PsA involves a different set of immune pathways, particularly those connected to skin inflammation. The immune signaling molecules most active in PsA overlap with those driving psoriasis. This is why PsA can also cause new bone to form near joints, something visible on X-rays as rough, irregular growths at the edges of affected joints. RA, by contrast, is characterized almost exclusively by bone erosion rather than new bone formation. This radiographic difference is another tool doctors use to tell the two apart.
How Each Condition Is Treated
Because the immune pathways differ, treatment strategies diverge in important ways. For RA, the cornerstone medication is methotrexate, a drug that broadly dials down immune activity. It’s typically started early and used long-term, sometimes alongside other immune-suppressing drugs.
For PsA, current guidelines favor a slightly different approach. In treatment-naïve patients with active disease, TNF inhibitors (a class of biologic drugs given by injection or infusion) are preferred as the first-line option. Methotrexate is still recommended, especially when significant skin psoriasis is present, but it sits a step below biologics in the treatment hierarchy. Drugs that target specific immune molecules involved in psoriatic disease, particularly those blocking IL-17 and IL-12/23 pathways, offer additional options that are especially useful for PsA because they address both joint and skin inflammation simultaneously.
Both conditions benefit from early, aggressive treatment. Joint damage from either disease can become permanent if inflammation goes unchecked, and the window for preventing damage is widest in the first year or two after symptoms begin.
Cardiovascular and Metabolic Risks
Both PsA and RA raise your risk of heart disease and metabolic problems well beyond the general population. The most common comorbidity in both groups is abnormal cholesterol levels.
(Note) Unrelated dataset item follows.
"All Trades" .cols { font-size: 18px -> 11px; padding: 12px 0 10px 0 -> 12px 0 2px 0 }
Rates of obesity, type 2 diabetes, and high blood pressure are also elevated in both conditions compared to people without inflammatory arthritis.
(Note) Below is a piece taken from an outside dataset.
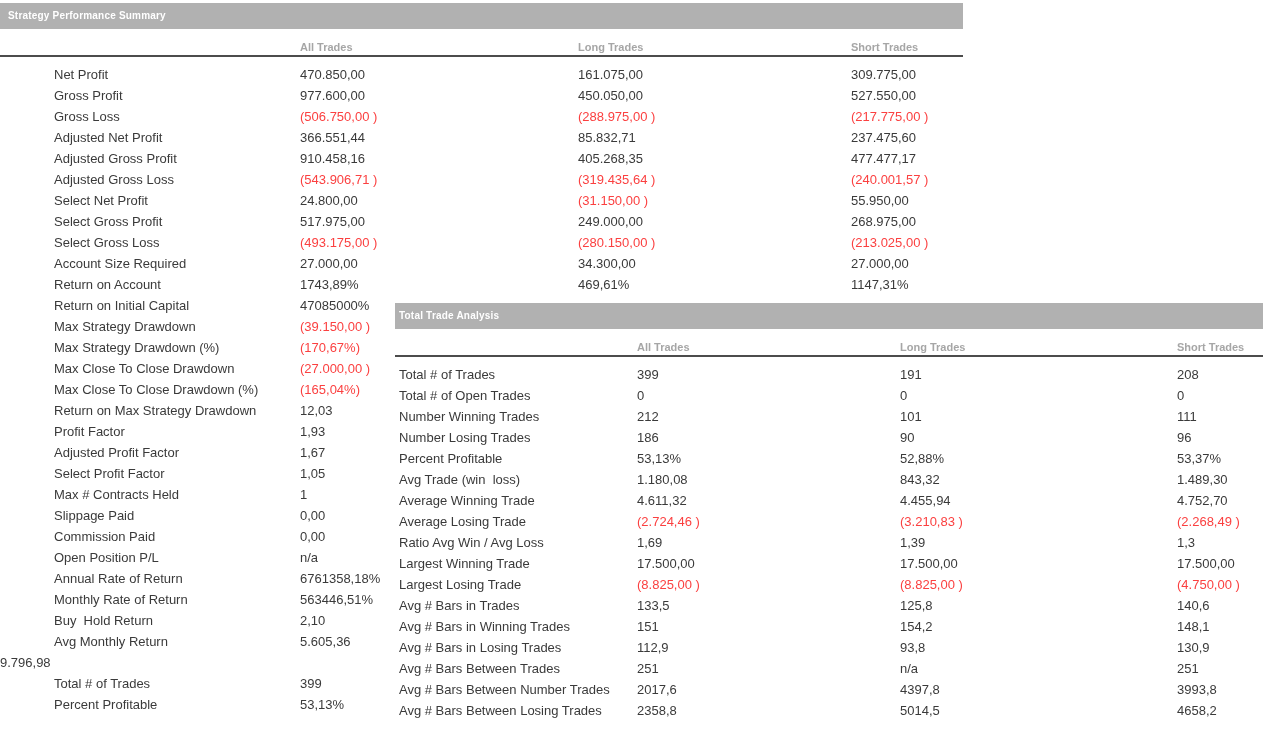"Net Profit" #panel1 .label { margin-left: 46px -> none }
However, PsA appears to carry a heavier metabolic burden, even early in the disease. Research comparing early-stage PsA and RA patients found that people with PsA had a higher rate of cardiovascular disease and more total comorbidities than their RA counterparts, despite similar body weights. About 75% of early PsA patients had at least one comorbidity, and they were more likely to have multiple conditions stacking up at once. This suggests that the systemic inflammation in psoriatic disease affects blood vessels and metabolism in ways that go beyond what joint inflammation alone would explain.
How Diagnosis Works
There is no single test that definitively confirms either condition. Diagnosis relies on combining the clinical picture with blood work, imaging, and physical exam findings. For PsA, doctors often use a scoring system called the CASPAR criteria. To qualify, a person must have inflammatory joint, spine, or tendon disease plus at least three points from a checklist that includes current or past psoriasis, nail changes typical of psoriasis, a negative rheumatoid factor test, current or past dactylitis, and X-ray evidence of new bone formation near joints.
RA diagnosis leans more heavily on blood markers (RF and anti-CCP), the symmetric pattern of joint swelling, and imaging showing characteristic erosion patterns. In practice, the two conditions can look similar in the early stages, particularly when PsA presents with symmetric joint involvement or when RA patients happen to test seronegative. A personal or family history of psoriasis, the presence of nail changes, or swelling of an entire finger or toe can be the detail that tips the diagnosis toward PsA.